> [Exercise tasks]:
• a. What key issues does the news report on the planned November peace conference name as standing in the way of resolving the Israeli-Palestinian conflict?
• b. Carry on the news report on the planned November peace conference from its last sentence.

> [Provided passage]:
- Opening Delimiter -
CAIRO/GAZA, September 20 (RIA Novosti) - The U.S. administration will work hard to make a November international conference on the Palestinian/Israeli conflict and future peace settlement a success, the U.S. secretary of state said Thursday.

The Bush administration has proposed holding a conference in the U.S. in November to discuss issues holding back peace talks between Israel and the Palestinians, and to pave the way for the creation of a unified Palestinian state.

"I will work, I know that the [Palestinian] president [Mahmoud Abbas] and [Israeli] Prime Minister [Ehud] Olmert will work, and that their teams will work very aggressively, very urgently, to lay the groundwork for a successful meeting," Condoleezza Rice said after her two-day visit to Jerusalem and the West Bank.

Key issues standing in the way of a successful resolution of the six-decade Israeli-Palestinian conflict are the eventual borders between Israel and a newly-independent Palestinian state, control over the disputed part of Jerusalem, and the fate of millions of Palestinian refugees.

Palestinian leader Abbas said after Thursday's meeting with Rice that he expected the November meeting to result in the start of serious negotiations on the Arab-Israeli conflict resolution.
- Closing Delimiter -
> [Data]:
- Opening Delimiter -
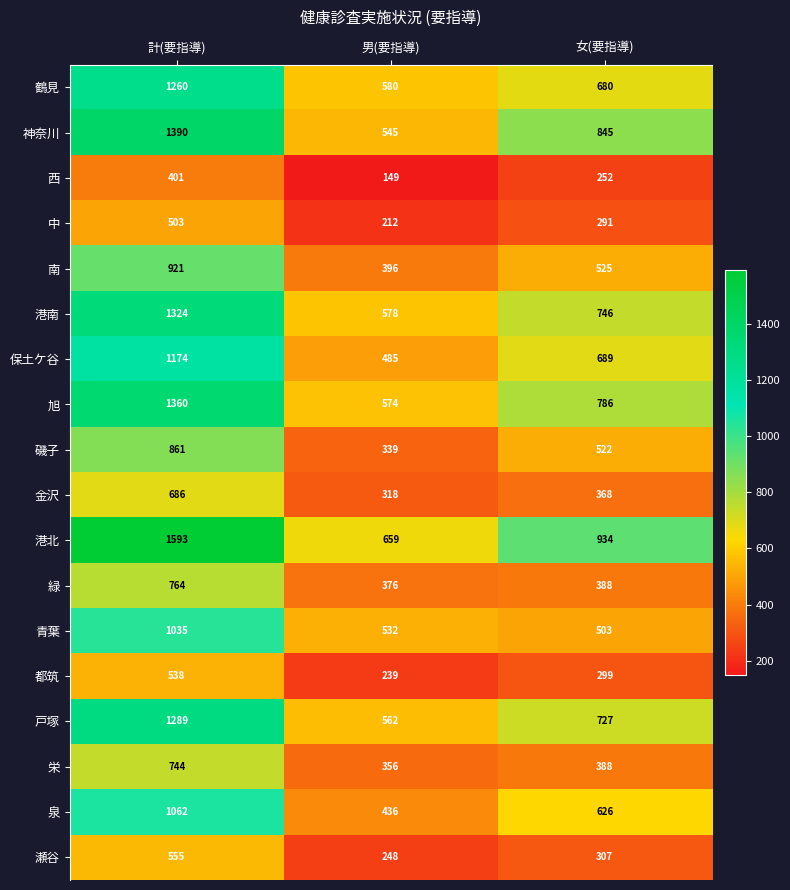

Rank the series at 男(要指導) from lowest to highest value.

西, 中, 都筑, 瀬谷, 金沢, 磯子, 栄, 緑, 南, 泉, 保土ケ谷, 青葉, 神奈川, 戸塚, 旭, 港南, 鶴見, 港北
- Closing Delimiter -
> [Answers given]:
• a.
- The eventual borders between Israel and a newly independent Palestinian state
- Control over the disputed part of Jerusalem
- The fate of millions of Palestinian refugees

• b.
"This meeting should give a start to serious negotiations, which will put an end to Israeli occupation of our territories and the territories of Arabian countries, which began in 1967," Palestinian news agency WAFA quoted Abbas as saying.

Prospects of a peace settlement between Israel and the Palestinians were dealt a heavy blow in June, when Islamist group Hamas, considered a terrorist organization by Israel, seized control of the Gaza Strip in a violent coup, leaving Abbas and his Fatah forces in control of only the West Bank.

So far, the U.S. proposal has met with resistance from Washington's traditional allies in the Arab League, who have expressed their uncertainty about the possible outcome of the conference. Most Arab states would like to see a framework agreement put in place prior to the meeting.